Written request:
Render every line of the listing below as a JSON array of strings, one string per line, omitting blank lines.

Items stored in a collection:
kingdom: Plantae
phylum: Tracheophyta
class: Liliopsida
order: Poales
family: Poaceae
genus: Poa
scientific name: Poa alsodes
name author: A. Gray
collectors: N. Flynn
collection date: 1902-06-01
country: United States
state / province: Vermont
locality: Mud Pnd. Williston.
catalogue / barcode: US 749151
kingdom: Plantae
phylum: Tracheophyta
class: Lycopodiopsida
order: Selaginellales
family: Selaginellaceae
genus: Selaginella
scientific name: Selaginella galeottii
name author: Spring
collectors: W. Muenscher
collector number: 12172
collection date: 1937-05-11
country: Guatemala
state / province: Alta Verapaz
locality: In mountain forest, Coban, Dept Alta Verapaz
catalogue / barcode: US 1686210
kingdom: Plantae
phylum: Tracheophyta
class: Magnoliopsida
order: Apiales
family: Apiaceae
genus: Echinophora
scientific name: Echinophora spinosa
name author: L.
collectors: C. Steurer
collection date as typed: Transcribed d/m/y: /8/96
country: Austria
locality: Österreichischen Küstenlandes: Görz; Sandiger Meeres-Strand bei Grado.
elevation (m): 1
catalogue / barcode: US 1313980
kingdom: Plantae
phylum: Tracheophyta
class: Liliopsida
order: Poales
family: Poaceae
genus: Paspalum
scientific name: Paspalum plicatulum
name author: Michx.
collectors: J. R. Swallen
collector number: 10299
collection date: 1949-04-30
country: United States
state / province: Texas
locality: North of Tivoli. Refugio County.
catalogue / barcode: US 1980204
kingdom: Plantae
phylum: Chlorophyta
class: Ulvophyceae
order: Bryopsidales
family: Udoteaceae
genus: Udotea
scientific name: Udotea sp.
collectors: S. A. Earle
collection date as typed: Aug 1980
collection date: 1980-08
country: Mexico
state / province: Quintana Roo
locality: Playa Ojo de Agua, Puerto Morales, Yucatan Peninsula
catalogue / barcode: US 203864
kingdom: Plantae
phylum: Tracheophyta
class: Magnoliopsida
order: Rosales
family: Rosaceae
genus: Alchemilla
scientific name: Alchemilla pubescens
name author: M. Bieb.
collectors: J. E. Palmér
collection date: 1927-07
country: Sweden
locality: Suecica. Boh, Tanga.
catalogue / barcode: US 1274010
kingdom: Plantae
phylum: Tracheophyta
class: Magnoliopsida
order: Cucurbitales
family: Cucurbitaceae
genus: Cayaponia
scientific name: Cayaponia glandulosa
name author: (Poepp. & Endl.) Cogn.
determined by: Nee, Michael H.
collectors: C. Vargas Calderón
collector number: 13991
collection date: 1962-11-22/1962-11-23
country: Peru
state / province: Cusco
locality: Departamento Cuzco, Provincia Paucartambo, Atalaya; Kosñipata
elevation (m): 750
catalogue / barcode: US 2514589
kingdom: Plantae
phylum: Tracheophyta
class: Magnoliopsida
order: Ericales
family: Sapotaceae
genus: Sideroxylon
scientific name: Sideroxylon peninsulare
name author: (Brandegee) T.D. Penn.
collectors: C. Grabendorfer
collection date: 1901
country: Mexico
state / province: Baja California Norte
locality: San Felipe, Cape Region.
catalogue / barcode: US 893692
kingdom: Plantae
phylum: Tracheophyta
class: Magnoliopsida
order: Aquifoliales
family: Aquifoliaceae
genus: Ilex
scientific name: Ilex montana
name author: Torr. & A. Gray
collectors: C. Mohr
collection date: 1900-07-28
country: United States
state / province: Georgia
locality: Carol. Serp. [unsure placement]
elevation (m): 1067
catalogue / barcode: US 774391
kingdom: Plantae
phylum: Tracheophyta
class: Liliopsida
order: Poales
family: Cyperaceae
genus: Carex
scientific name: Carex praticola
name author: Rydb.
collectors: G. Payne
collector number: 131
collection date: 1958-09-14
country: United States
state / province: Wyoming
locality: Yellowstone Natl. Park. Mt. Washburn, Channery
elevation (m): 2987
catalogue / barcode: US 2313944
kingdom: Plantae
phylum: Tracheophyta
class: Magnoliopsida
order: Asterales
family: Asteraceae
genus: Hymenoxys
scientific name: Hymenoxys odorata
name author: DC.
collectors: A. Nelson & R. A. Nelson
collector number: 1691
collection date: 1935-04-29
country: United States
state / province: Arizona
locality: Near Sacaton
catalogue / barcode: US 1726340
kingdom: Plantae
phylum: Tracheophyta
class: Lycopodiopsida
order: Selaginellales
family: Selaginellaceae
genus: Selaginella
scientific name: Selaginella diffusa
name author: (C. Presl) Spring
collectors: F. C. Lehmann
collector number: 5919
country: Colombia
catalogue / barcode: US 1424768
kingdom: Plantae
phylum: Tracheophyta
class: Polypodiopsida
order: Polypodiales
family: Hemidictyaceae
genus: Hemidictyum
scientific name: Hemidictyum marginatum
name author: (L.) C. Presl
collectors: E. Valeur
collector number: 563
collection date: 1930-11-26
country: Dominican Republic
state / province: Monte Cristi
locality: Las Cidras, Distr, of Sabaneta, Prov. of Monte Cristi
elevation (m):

Exercise result:
[
  "kingdom: Plantae",
  "phylum: Tracheophyta",
  "class: Liliopsida",
  "order: Poales",
  "family: Poaceae",
  "genus: Poa",
  "scientific name: Poa alsodes",
  "name author: A. Gray",
  "collectors: N. Flynn",
  "collection date: 1902-06-01",
  "country: United States",
  "state / province: Vermont",
  "locality: Mud Pnd. Williston.",
  "catalogue / barcode: US 749151",
  "kingdom: Plantae",
  "phylum: Tracheophyta",
  "class: Lycopodiopsida",
  "order: Selaginellales",
  "family: Selaginellaceae",
  "genus: Selaginella",
  "scientific name: Selaginella galeottii",
  "name author: Spring",
  "collectors: W. Muenscher",
  "collector number: 12172",
  "collection date: 1937-05-11",
  "country: Guatemala",
  "state / province: Alta Verapaz",
  "locality: In mountain forest, Coban, Dept Alta Verapaz",
  "catalogue / barcode: US 1686210",
  "kingdom: Plantae",
  "phylum: Tracheophyta",
  "class: Magnoliopsida",
  "order: Apiales",
  "family: Apiaceae",
  "genus: Echinophora",
  "scientific name: Echinophora spinosa",
  "name author: L.",
  "collectors: C. Steurer",
  "collection date as typed: Transcribed d/m/y: /8/96",
  "country: Austria",
  "locality: Österreichischen Küstenlandes: Görz; Sandiger Meeres-Strand bei Grado.",
  "elevation (m): 1",
  "catalogue / barcode: US 1313980",
  "kingdom: Plantae",
  "phylum: Tracheophyta",
  "class: Liliopsida",
  "order: Poales",
  "family: Poaceae",
  "genus: Paspalum",
  "scientific name: Paspalum plicatulum",
  "name author: Michx.",
  "collectors: J. R. Swallen",
  "collector number: 10299",
  "collection date: 1949-04-30",
  "country: United States",
  "state / province: Texas",
  "locality: North of Tivoli. Refugio County.",
  "catalogue / barcode: US 1980204",
  "kingdom: Plantae",
  "phylum: Chlorophyta",
  "class: Ulvophyceae",
  "order: Bryopsidales",
  "family: Udoteaceae",
  "genus: Udotea",
  "scientific name: Udotea sp.",
  "collectors: S. A. Earle",
  "collection date as typed: Aug 1980",
  "collection date: 1980-08",
  "country: Mexico",
  "state / province: Quintana Roo",
  "locality: Playa Ojo de Agua, Puerto Morales, Yucatan Peninsula",
  "catalogue / barcode: US 203864",
  "kingdom: Plantae",
  "phylum: Tracheophyta",
  "class: Magnoliopsida",
  "order: Rosales",
  "family: Rosaceae",
  "genus: Alchemilla",
  "scientific name: Alchemilla pubescens",
  "name author: M. Bieb.",
  "collectors: J. E. Palmér",
  "collection date: 1927-07",
  "country: Sweden",
  "locality: Suecica. Boh, Tanga.",
  "catalogue / barcode: US 1274010",
  "kingdom: Plantae",
  "phylum: Tracheophyta",
  "class: Magnoliopsida",
  "order: Cucurbitales",
  "family: Cucurbitaceae",
  "genus: Cayaponia",
  "scientific name: Cayaponia glandulosa",
  "name author: (Poepp. & Endl.) Cogn.",
  "determined by: Nee, Michael H.",
  "collectors: C. Vargas Calderón",
  "collector number: 13991",
  "collection date: 1962-11-22/1962-11-23",
  "country: Peru",
  "state / province: Cusco",
  "locality: Departamento Cuzco, Provincia Paucartambo, Atalaya; Kosñipata",
  "elevation (m): 750",
  "catalogue / barcode: US 2514589",
  "kingdom: Plantae",
  "phylum: Tracheophyta",
  "class: Magnoliopsida",
  "order: Ericales",
  "family: Sapotaceae",
  "genus: Sideroxylon",
  "scientific name: Sideroxylon peninsulare",
  "name author: (Brandegee) T.D. Penn.",
  "collectors: C. Grabendorfer",
  "collection date: 1901",
  "country: Mexico",
  "state / province: Baja California Norte",
  "locality: San Felipe, Cape Region.",
  "catalogue / barcode: US 893692",
  "kingdom: Plantae",
  "phylum: Tracheophyta",
  "class: Magnoliopsida",
  "order: Aquifoliales",
  "family: Aquifoliaceae",
  "genus: Ilex",
  "scientific name: Ilex montana",
  "name author: Torr. & A. Gray",
  "collectors: C. Mohr",
  "collection date: 1900-07-28",
  "country: United States",
  "state / province: Georgia",
  "locality: Carol. Serp. [unsure placement]",
  "elevation (m): 1067",
  "catalogue / barcode: US 774391",
  "kingdom: Plantae",
  "phylum: Tracheophyta",
  "class: Liliopsida",
  "order: Poales",
  "family: Cyperaceae",
  "genus: Carex",
  "scientific name: Carex praticola",
  "name author: Rydb.",
  "collectors: G. Payne",
  "collector number: 131",
  "collection date: 1958-09-14",
  "country: United States",
  "state / province: Wyoming",
  "locality: Yellowstone Natl. Park. Mt. Washburn, Channery",
  "elevation (m): 2987",
  "catalogue / barcode: US 2313944",
  "kingdom: Plantae",
  "phylum: Tracheophyta",
  "class: Magnoliopsida",
  "order: Asterales",
  "family: Asteraceae",
  "genus: Hymenoxys",
  "scientific name: Hymenoxys odorata",
  "name author: DC.",
  "collectors: A. Nelson & R. A. Nelson",
  "collector number: 1691",
  "collection date: 1935-04-29",
  "country: United States",
  "state / province: Arizona",
  "locality: Near Sacaton",
  "catalogue / barcode: US 1726340",
  "kingdom: Plantae",
  "phylum: Tracheophyta",
  "class: Lycopodiopsida",
  "order: Selaginellales",
  "family: Selaginellaceae",
  "genus: Selaginella",
  "scientific name: Selaginella diffusa",
  "name author: (C. Presl) Spring",
  "collectors: F. C. Lehmann",
  "collector number: 5919",
  "country: Colombia",
  "catalogue / barcode: US 1424768",
  "kingdom: Plantae",
  "phylum: Tracheophyta",
  "class: Polypodiopsida",
  "order: Polypodiales",
  "family: Hemidictyaceae",
  "genus: Hemidictyum",
  "scientific name: Hemidictyum marginatum",
  "name author: (L.) C. Presl",
  "collectors: E. Valeur",
  "collector number: 563",
  "collection date: 1930-11-26",
  "country: Dominican Republic",
  "state / province: Monte Cristi",
  "locality: Las Cidras, Distr, of Sabaneta, Prov. of Monte Cristi",
  "elevation (m):"
]